Text excerpt: Begin
1

I am using BucketingModule for training multiple small models/bots together. Here, the bucket key is bot_id. However, each bot has separate set of target labels/classes (and hence, different size of softmax layer for each bot).

Is there any way to train such a model in mxnet, where I want to share the weights for all the layers but one (softmax) among all the bots?

How would I initialize such a model using sym_gen method? If in the sym_gen method, for the Softmax layer I specify the num_hidden=size_dict[bot] i.e.,

pred = mx.sym.FullyConnected(data=pred, num_hidden=len(size_dict[bot]), name='pred')
pred = mx.sym.SoftmaxOutput(data=pred, label=label, name='softmax')

I get the error:

Inferred shape does not match shared_exec.arg_array's shape

which makes sense as each bot has different number of target classes.

quinz
  • 1,282
  • 4
  • 21
  • 33

1 Answers1

0

This issue was posted and resolved here: https://github.com/apache/incubator-mxnet/issues/9042

You can make sym_gen(default_bucket_key) returns a "master network" that contains all these FC layers of different shapes, and sym_gen(other_keys) returns a subset of the master network with one particular FC. Note that for the master network, you probably need to use mx.sym.Group to group all outputs together so only one symbol is returned.

Sina Afrooze
  • 960
  • 6
  • 11
Text excerpt: End
_Work item 1_
Please copy the passage of the MXNet bucketing thread word for word, starting with "How would I" and going on through "of target classes.".
_Work item 2_
Summarize the MXNet bucketing thread in two sentences.
Record extracts: Begin
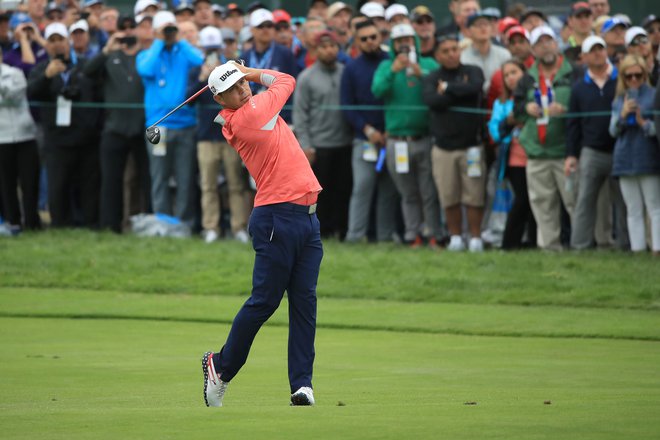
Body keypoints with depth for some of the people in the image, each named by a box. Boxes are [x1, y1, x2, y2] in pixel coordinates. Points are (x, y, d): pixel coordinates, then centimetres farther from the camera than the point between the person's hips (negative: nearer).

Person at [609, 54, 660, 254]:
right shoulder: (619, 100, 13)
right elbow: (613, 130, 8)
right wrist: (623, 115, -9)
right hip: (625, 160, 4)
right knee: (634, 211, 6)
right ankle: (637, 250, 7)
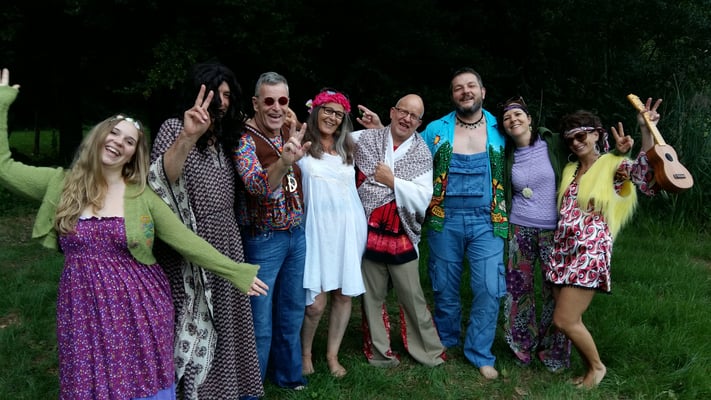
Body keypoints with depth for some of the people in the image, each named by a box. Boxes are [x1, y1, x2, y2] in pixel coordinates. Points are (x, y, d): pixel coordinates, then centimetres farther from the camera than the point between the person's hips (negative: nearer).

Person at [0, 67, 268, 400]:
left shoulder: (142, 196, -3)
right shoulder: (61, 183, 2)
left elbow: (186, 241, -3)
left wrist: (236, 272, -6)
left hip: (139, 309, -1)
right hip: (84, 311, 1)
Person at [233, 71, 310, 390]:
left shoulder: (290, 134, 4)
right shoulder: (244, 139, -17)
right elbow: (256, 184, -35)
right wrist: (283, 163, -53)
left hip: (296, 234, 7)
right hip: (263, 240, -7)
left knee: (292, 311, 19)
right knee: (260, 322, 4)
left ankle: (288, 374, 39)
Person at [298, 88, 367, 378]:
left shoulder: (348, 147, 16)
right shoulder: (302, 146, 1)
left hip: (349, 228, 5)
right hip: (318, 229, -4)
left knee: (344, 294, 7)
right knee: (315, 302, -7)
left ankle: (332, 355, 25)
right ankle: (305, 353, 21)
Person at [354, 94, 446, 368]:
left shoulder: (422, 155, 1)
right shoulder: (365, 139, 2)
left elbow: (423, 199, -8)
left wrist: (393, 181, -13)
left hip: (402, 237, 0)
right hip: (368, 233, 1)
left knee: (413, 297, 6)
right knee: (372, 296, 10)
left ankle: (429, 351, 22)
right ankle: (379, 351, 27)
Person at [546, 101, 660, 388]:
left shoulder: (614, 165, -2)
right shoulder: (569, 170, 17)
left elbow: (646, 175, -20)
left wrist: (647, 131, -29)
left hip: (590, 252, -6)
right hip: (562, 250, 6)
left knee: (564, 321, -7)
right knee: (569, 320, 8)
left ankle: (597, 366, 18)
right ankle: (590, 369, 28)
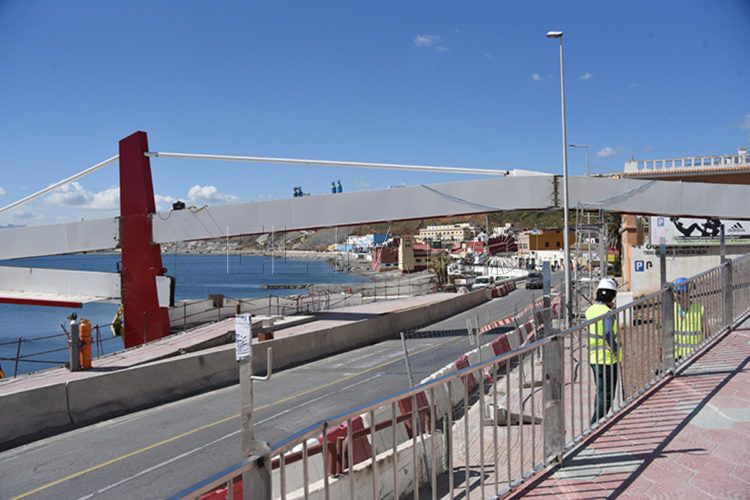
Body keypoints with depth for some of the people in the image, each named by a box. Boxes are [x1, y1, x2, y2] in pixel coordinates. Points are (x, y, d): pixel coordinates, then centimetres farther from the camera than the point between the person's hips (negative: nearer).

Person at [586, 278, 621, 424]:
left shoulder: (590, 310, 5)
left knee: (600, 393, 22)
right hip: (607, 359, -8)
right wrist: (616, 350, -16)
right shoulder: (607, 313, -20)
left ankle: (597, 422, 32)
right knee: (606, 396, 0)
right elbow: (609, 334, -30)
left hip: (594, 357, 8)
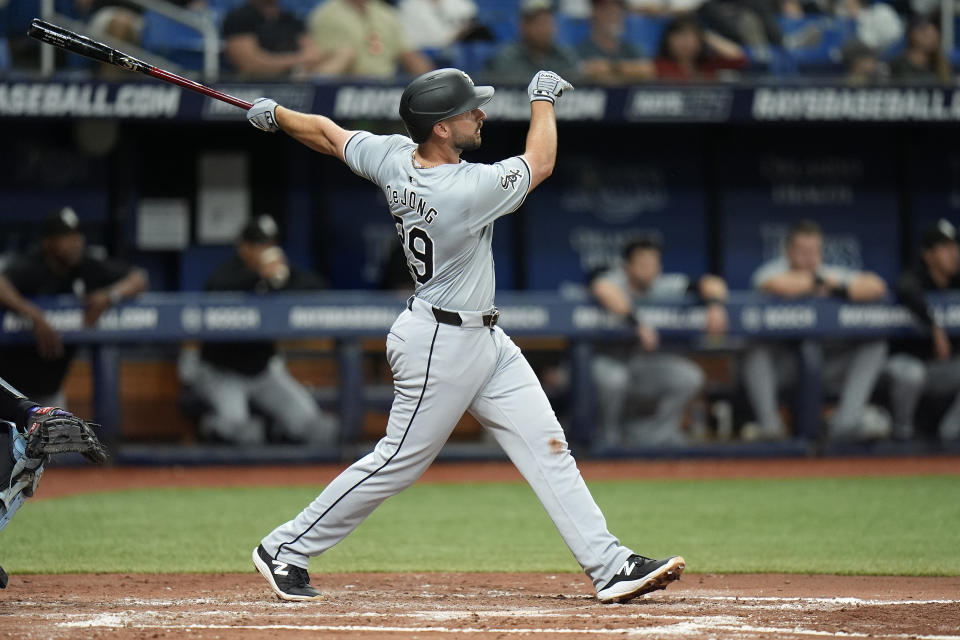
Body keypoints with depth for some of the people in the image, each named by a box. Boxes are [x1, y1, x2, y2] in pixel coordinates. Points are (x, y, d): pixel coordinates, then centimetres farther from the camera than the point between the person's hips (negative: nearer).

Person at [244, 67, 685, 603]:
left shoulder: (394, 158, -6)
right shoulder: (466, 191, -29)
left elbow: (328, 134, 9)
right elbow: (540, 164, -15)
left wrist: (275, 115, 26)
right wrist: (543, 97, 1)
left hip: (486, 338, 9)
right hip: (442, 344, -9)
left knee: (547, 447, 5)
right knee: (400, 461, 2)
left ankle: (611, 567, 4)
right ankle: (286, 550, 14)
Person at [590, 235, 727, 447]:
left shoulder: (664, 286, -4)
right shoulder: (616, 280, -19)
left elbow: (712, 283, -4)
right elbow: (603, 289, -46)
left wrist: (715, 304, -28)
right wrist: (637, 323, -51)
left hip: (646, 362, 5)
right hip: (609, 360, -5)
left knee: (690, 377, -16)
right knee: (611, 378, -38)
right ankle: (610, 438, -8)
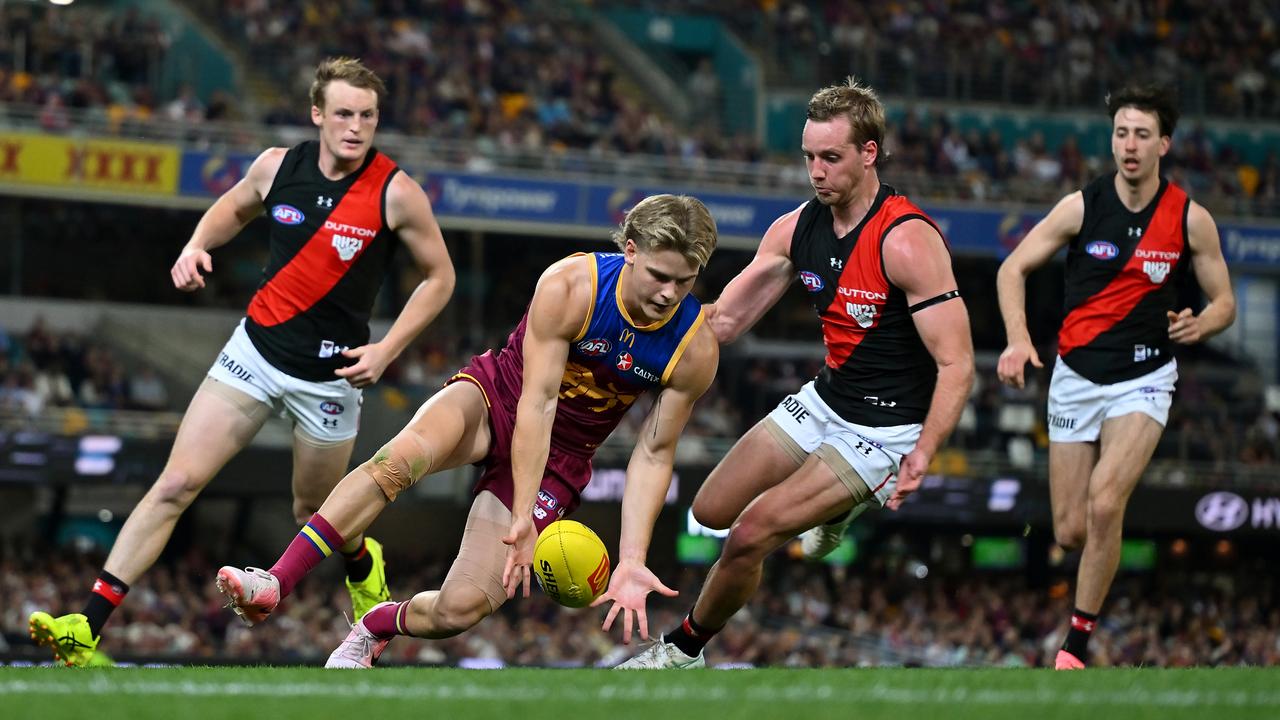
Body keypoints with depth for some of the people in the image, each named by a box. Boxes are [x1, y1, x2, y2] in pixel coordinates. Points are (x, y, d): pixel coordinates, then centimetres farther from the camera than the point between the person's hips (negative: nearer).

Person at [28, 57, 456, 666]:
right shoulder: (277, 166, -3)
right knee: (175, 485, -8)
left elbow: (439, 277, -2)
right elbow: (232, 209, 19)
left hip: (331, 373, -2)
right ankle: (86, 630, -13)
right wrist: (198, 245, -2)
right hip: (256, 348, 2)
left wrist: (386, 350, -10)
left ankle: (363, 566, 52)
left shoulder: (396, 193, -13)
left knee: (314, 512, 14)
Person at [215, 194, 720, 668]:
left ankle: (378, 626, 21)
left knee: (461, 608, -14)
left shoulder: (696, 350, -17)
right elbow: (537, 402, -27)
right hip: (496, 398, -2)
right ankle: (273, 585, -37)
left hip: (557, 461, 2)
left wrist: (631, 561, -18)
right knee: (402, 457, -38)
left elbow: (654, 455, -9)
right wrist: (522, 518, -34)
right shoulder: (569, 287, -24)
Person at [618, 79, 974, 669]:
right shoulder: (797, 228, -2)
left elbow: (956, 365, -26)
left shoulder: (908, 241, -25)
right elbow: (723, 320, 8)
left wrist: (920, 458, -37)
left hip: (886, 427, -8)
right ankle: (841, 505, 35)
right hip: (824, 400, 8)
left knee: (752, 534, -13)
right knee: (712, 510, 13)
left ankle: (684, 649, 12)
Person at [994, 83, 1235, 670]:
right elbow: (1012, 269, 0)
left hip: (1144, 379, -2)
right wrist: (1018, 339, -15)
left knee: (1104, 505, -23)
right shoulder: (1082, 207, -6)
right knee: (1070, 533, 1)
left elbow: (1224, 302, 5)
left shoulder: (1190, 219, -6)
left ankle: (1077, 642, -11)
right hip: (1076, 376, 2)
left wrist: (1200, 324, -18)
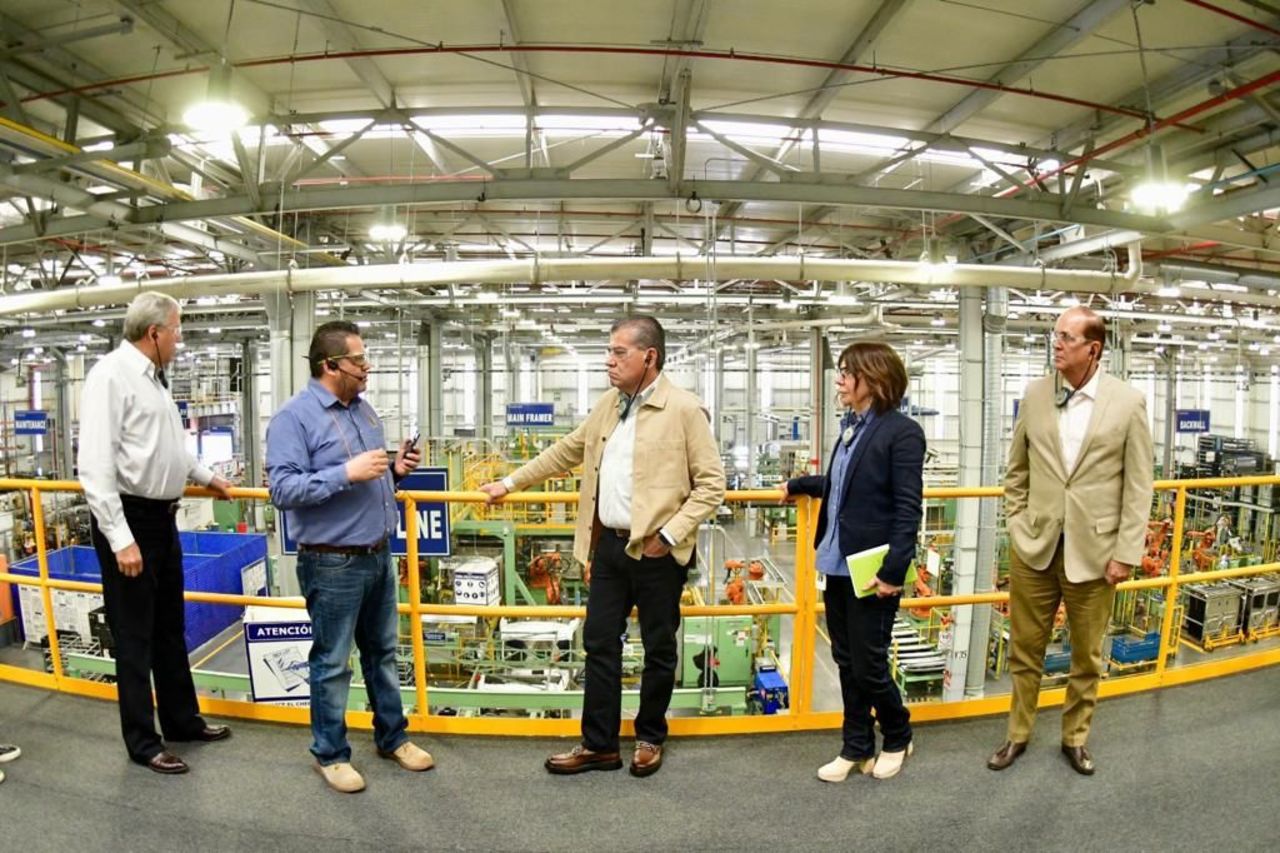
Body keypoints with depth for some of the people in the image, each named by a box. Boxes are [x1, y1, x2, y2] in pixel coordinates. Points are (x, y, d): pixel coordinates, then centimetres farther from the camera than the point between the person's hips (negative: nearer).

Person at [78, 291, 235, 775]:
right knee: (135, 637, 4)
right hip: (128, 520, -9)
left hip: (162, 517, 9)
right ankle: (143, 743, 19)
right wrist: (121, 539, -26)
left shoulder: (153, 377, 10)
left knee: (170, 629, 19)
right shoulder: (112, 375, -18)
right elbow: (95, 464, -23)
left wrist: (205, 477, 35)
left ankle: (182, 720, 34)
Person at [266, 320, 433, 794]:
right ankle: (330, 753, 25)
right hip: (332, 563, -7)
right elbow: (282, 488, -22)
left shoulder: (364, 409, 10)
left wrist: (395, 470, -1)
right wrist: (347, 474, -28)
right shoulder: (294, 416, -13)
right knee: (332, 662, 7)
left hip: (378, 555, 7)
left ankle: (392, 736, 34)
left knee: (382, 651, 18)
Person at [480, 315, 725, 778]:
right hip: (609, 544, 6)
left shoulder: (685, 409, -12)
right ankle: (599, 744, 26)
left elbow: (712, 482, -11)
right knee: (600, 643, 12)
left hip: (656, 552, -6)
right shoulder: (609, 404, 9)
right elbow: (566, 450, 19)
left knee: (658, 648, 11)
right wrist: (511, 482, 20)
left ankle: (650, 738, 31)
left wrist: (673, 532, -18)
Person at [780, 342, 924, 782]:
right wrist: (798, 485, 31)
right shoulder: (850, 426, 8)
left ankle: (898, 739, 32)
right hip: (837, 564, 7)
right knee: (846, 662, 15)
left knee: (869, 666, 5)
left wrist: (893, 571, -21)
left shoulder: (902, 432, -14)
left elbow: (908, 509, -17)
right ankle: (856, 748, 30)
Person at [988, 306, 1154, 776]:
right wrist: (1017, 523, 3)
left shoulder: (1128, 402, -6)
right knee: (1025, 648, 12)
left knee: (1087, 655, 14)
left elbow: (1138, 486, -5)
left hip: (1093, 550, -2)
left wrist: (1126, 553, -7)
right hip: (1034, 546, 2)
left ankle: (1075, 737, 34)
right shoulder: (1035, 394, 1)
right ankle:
Record extracts: End
_Response 1_
How would I initialize such a model using sym_gen method? If in the sym_gen method, for the Softmax layer I specify the num_hidden=size_dict[bot] i.e.,

pred = mx.sym.FullyConnected(data=pred, num_hidden=len(size_dict[bot]), name='pred')
pred = mx.sym.SoftmaxOutput(data=pred, label=label, name='softmax')

I get the error:

Inferred shape does not match shared_exec.arg_array's shape

which makes sense as each bot has different number of target classes.

_Response 2_
A user training several small bots together with MXNet's BucketingModule, with bot_id as the bucket key, wants to share the weights of every layer except the softmax layer, whose size differs for each bot, but setting num_hidden per bot in sym_gen produces a shape-mismatch error. The reply suggests having sym_gen return, for the default bucket key, a master network containing all the differently shaped FC layers (grouped with mx.sym.Group so one symbol is returned), and for other keys a subset of that network with one particular FC.